> **Exercise 1**: Set down the article verbatim from "The beauty of" to "needs it most.".

2018 – Vanity Fair
Katey Rich
June 15, 2018
THE CHARACTER: DEBBIE EAGAN, GLOW
When we meet Debbie (Betty Gilpin) in the first episode of GLOW, she is the devoted and funny friend of our ostensible heroine, Ruth (Alison Brie)—willing to pick Ruth up after an embarrassing mugging and let her swear in front of her infant. (“Of course, you can curse in front of him, he’s a fucking baby.”) But it doesn’t take long for Debbie to undergo a dramatic offscreen transformation. She learns that Ruth has, in fact, been having an affair with her husband, which leads Debbie to storm into a rehearsal for Ruth’s new TV series in a fit of rage—her five-month-old perched on her hip while she screams “You fucking cunt!”
The beauty of Debbie is that there’s no contradiction in those two things: the newly single mother trying to provide for her son and the enraged, scorned friend, brought by wild circumstance into the wrestling ring opposite the woman who broke her heart. Beautiful and blonde, Debbie—like Ruth—has spent a Hollywood career enduring failed auditions and people who only see her looks; having recently left a role on a soap opera to raise her family, she thought she’d moved past all that for good. But the first season of GLOW tracks Debbie’s realization that she can want more, leaning into her wrestling persona of Liberty Bell—another beauty who deploys a steely, terrifying strength when she needs it most.
“I think the two events of becoming a mother and having Ruth betray her sort of caused Debbie’s life to explode,” Gilpin said. “But I think Debbie lost some things in the life explosion that she wanted to lose anyway.”
HOW SHE CAME TO LIFE
Though GLOW creators Liz Flahive and Carly Mensch were open to a wide range of people in casting, they had a pretty clear sense of who Debbie was from the beginning. “I think we had a lot of the character figured out on the page,” Mensch said in a phone call. “I think what Betty beautifully brought to it was her rage was so large that only a wrestling ring could contain it.”

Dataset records
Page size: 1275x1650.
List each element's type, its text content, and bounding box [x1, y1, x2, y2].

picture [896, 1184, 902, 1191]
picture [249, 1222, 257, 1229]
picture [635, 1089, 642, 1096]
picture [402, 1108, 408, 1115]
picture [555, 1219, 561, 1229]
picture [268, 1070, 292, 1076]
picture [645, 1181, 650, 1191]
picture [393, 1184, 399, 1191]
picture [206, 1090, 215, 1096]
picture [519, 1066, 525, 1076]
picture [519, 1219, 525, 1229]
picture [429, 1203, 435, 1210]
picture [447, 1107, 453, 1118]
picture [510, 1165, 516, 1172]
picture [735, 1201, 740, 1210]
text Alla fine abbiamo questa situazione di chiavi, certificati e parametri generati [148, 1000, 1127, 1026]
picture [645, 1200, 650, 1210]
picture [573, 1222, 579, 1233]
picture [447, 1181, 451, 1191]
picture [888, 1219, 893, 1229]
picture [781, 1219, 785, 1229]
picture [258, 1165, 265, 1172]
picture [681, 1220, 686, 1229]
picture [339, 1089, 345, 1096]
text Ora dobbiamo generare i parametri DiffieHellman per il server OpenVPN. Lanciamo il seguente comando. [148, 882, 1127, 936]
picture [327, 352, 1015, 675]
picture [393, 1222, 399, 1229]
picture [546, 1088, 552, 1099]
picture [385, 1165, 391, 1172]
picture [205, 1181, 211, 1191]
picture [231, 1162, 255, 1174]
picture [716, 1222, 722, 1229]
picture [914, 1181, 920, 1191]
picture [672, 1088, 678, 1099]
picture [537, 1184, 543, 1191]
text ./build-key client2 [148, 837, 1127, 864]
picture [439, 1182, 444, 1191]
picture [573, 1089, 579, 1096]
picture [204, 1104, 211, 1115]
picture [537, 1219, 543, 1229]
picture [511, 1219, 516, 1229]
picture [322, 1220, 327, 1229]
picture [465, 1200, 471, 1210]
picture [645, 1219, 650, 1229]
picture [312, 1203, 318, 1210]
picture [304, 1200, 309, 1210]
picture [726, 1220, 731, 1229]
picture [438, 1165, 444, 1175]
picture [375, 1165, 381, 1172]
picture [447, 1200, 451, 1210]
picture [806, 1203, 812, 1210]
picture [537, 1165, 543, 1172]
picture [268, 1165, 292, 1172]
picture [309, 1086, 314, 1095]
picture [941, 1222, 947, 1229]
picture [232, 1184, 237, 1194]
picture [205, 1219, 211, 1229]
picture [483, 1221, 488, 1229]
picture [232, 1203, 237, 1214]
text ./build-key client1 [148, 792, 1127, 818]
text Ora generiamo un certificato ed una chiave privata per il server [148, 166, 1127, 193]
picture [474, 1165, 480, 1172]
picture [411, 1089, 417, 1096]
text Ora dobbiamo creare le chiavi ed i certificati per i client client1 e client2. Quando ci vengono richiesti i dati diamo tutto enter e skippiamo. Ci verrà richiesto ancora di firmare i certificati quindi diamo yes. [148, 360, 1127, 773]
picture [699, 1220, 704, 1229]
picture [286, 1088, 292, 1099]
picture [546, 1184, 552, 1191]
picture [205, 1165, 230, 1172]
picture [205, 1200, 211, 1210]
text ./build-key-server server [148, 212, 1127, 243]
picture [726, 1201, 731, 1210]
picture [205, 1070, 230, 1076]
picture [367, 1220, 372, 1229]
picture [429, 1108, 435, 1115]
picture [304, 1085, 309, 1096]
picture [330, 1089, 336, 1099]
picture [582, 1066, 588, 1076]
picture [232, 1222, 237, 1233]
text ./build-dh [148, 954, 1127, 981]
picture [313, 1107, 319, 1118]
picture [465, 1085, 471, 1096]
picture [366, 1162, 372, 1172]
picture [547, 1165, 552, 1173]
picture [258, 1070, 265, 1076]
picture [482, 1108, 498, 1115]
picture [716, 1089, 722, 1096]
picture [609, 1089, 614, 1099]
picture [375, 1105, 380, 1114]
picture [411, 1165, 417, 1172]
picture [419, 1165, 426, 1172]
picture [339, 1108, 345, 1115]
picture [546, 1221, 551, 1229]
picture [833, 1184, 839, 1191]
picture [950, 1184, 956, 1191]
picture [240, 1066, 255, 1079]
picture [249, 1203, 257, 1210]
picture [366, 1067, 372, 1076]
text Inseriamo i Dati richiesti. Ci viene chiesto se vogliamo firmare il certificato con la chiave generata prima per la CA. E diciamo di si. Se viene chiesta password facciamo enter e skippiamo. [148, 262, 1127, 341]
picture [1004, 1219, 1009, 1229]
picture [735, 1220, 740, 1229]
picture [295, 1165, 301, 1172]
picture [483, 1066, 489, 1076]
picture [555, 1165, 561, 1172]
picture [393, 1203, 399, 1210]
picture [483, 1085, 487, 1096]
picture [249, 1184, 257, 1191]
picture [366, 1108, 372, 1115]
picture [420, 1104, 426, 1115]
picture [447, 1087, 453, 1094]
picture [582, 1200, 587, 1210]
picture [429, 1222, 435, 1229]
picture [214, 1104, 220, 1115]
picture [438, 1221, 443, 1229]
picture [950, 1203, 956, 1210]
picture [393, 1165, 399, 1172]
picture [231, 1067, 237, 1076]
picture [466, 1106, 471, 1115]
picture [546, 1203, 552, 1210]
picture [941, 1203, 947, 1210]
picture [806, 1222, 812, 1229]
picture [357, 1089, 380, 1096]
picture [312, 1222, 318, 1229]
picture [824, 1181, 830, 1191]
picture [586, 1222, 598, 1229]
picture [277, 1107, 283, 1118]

> **Exercise 2**: Give the listing again from its first line to the line with "List each element's", swapping "bounding box" for "enclosing box" and leaving everything else unchanged. Return only those lines.

> **Written solution 1**:
The beauty of Debbie is that there’s no contradiction in those two things: the newly single mother trying to provide for her son and the enraged, scorned friend, brought by wild circumstance into the wrestling ring opposite the woman who broke her heart. Beautiful and blonde, Debbie—like Ruth—has spent a Hollywood career enduring failed auditions and people who only see her looks; having recently left a role on a soap opera to raise her family, she thought she’d moved past all that for good. But the first season of GLOW tracks Debbie’s realization that she can want more, leaning into her wrestling persona of Liberty Bell—another beauty who deploys a steely, terrifying strength when she needs it most.

> **Written solution 2**:
Page size: 1275x1650.
List each element's type, its text content, and enclosing box [x1, y1, x2, y2].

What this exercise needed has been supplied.